文本段落
◆ ◆ ◆

卷十 華宅落成 第一〇八章 好彩頭

我們在曙色初露時出發。大隊人馬中有一千名是原本戍守阿巴里森的部隊,三百名是努里·沙蘭騎馬的游牧民族。他另外還擁有兩千名騎駱駝的魯瓦拉族戰士,我們要求他將這支兵力留在錫爾漢河谷。在最後決戰日之前便將如此眾多的貝都因人聚集在豪蘭地區的村落中,似乎是不明智之舉。那些騎馬的游牧民族不是族長就是族長的僕人,都是頗有資產的財主,也都聽命行事。

我一整天待在阿茲拉克與努里和費薩爾商議。喬伊斯留下「藍霧」這輛車給我,所以第二天一早我就趕上了主力部隊,發現他們在崎嶇不平的吉安古納青草地上吃早餐。駱駝在阿茲拉克悶了許久,這時樂得在草地上狼吞虎咽。

◆ ◆ ◆

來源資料
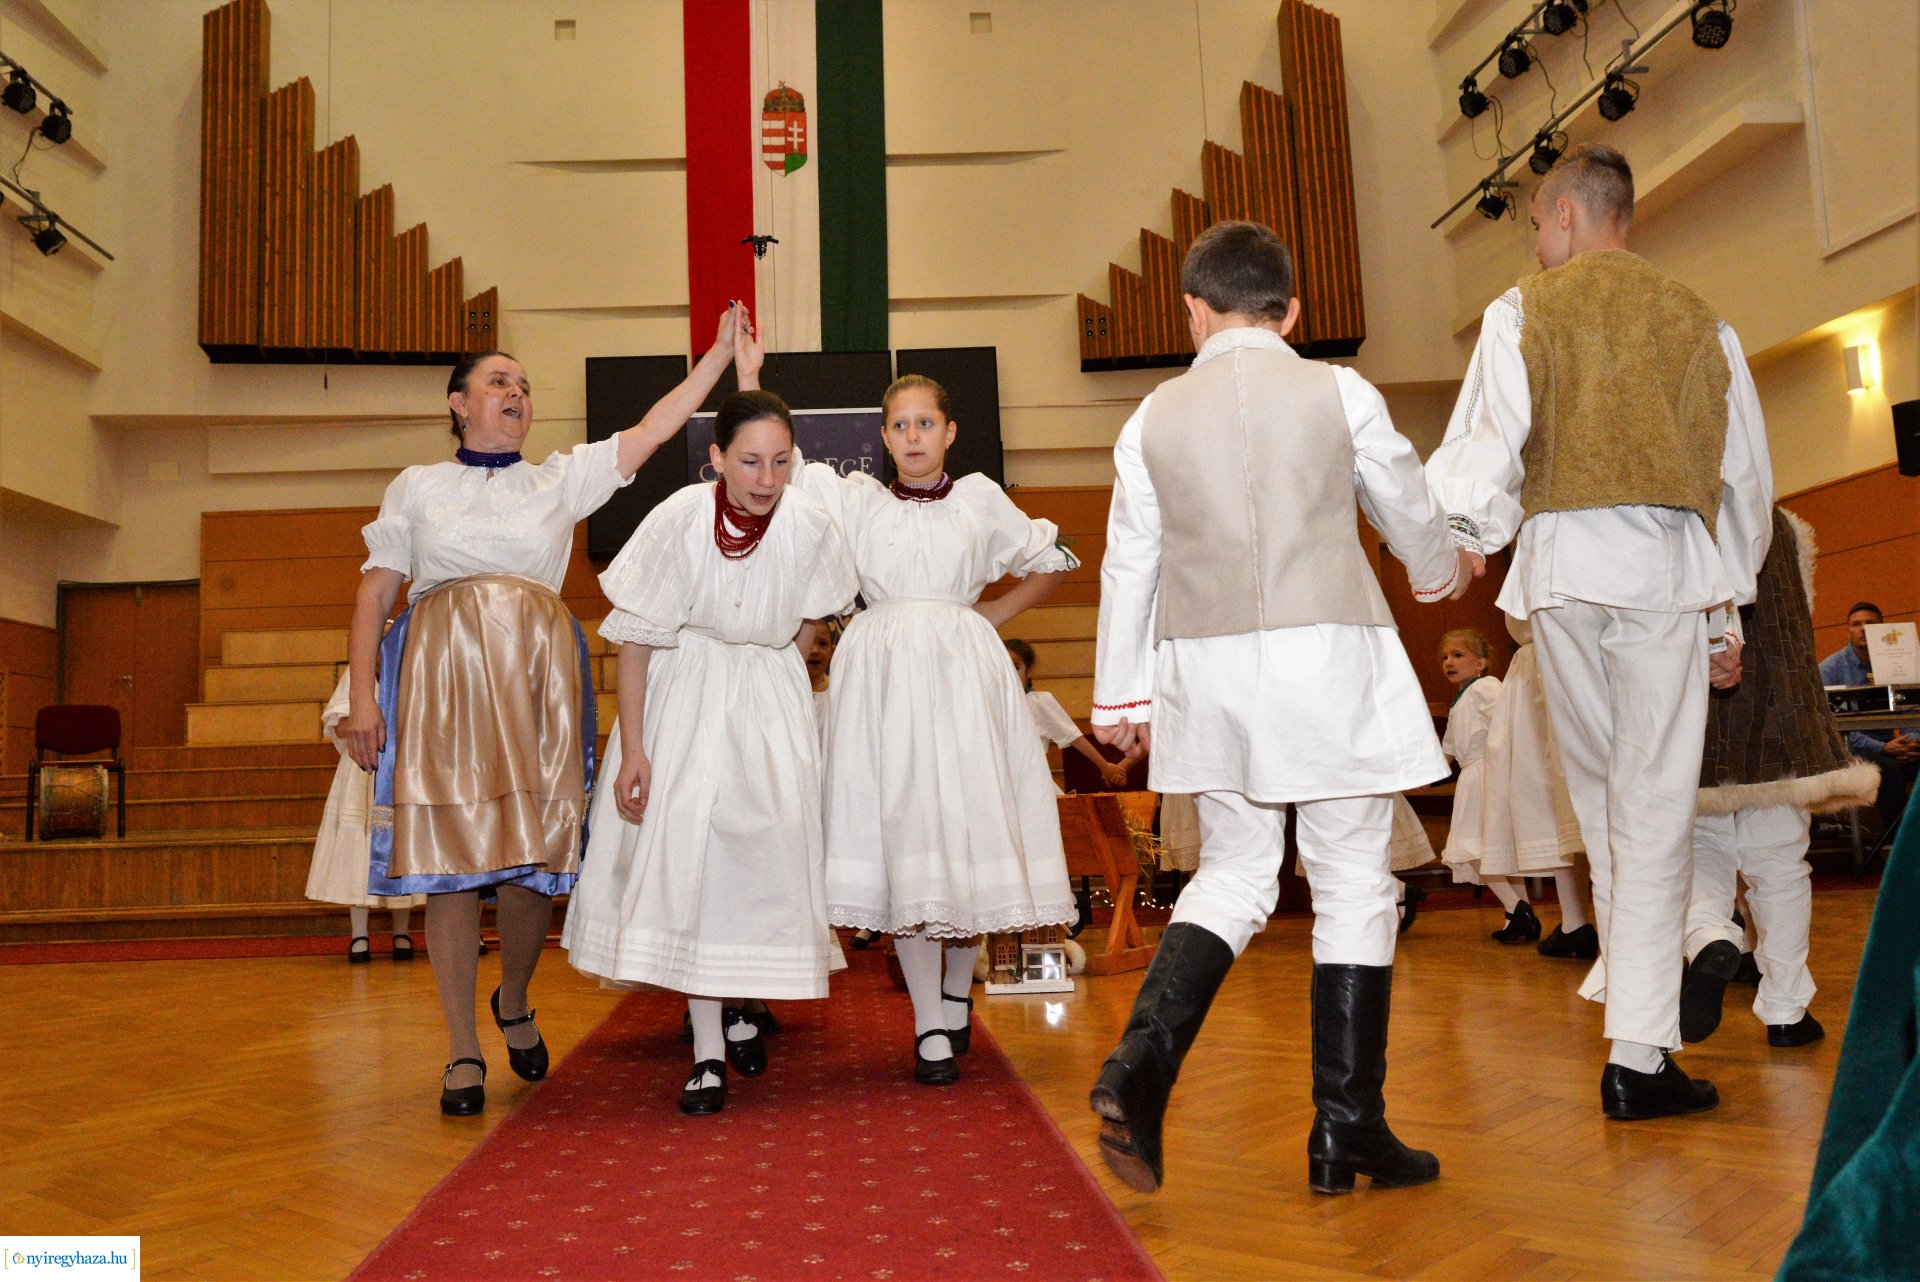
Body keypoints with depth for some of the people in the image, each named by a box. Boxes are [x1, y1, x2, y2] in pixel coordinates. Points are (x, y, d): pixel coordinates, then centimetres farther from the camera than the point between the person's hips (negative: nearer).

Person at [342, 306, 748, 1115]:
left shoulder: (562, 479, 18)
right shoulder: (416, 487, 16)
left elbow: (653, 429, 13)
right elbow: (374, 595, 10)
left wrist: (722, 350, 11)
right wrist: (363, 694, -2)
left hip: (537, 680, 1)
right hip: (443, 677, -1)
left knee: (536, 855, -2)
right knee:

◆ ◆ ◆

工作項目 1
根據文本段落,出發的大隊人馬中有多少名原本戍守阿巴里森的部隊?
工作項目 2
把文本段落中以「我們在曙色初露時出發」開頭的那一段改寫得更簡短,保留主要事實。
工作項目 3
從文本段落「這時樂得在草地上狼吞虎咽」一句之後續寫這段行軍記述。

書面回覆 1
一千名。

書面回覆 2
大隊清晨出發,其中有一千名原本戍守阿巴里森的部隊,以及三百名努里·沙蘭手下騎馬的游牧民族。努里另有兩千名騎駱駝的魯瓦拉族戰士,應要求留在錫爾漢河谷,因為在最後決戰日之前就讓這麼多貝都因人聚集在豪蘭村落裡似乎不明智。騎馬的游牧民族都是族長或族長的僕人,家境富裕,也都聽命行事。

書面回覆 3
喬伊斯有壞消息傳來。皮克已歸隊,他彙報他因為與預定要進行爆破的地區的阿拉伯居民起了衝突,無法截斷鐵路。我們已經預留要爆破安曼鐵路的火藥,這次挫敗著實令人懊惱。於是我下車,攜帶一批炸藥騎上駱駝,在主力部隊之前先出發。其他人都繞道而行,避開往西通往鐵路的熔岩區粗糙路段;不過我們、亞格利人與其他善騎者,抄捷徑走一條土匪走的路,到達已荒蕪的烏姆吉馬勒附近的空曠平原。

我努力思索著該如何破壞安曼鐵路,也為了該如何做才是最快又最好的上策而苦惱不已。眼前的廢墟使我更為困惑。這些羅馬時代留下的城市,烏姆吉馬勒、烏姆索拉布、烏姆泰耶,似乎全是胡亂搭建。這些在當年與今日都曾飽受炮火洗禮的建築物,與周遭環境格格不入,似乎在控訴它們的建造者是如何愚昧無知,他們似乎像是在財大氣粗地聲明,人(羅馬人)有權一成不變地住在他的產業中。在這種蠻荒之地出現義大利風格的建築物——也只有借著向乖順的殖民地強征暴斂才建得成——充分暴露政治的虛幻無常與盲目無知,不值得驕傲。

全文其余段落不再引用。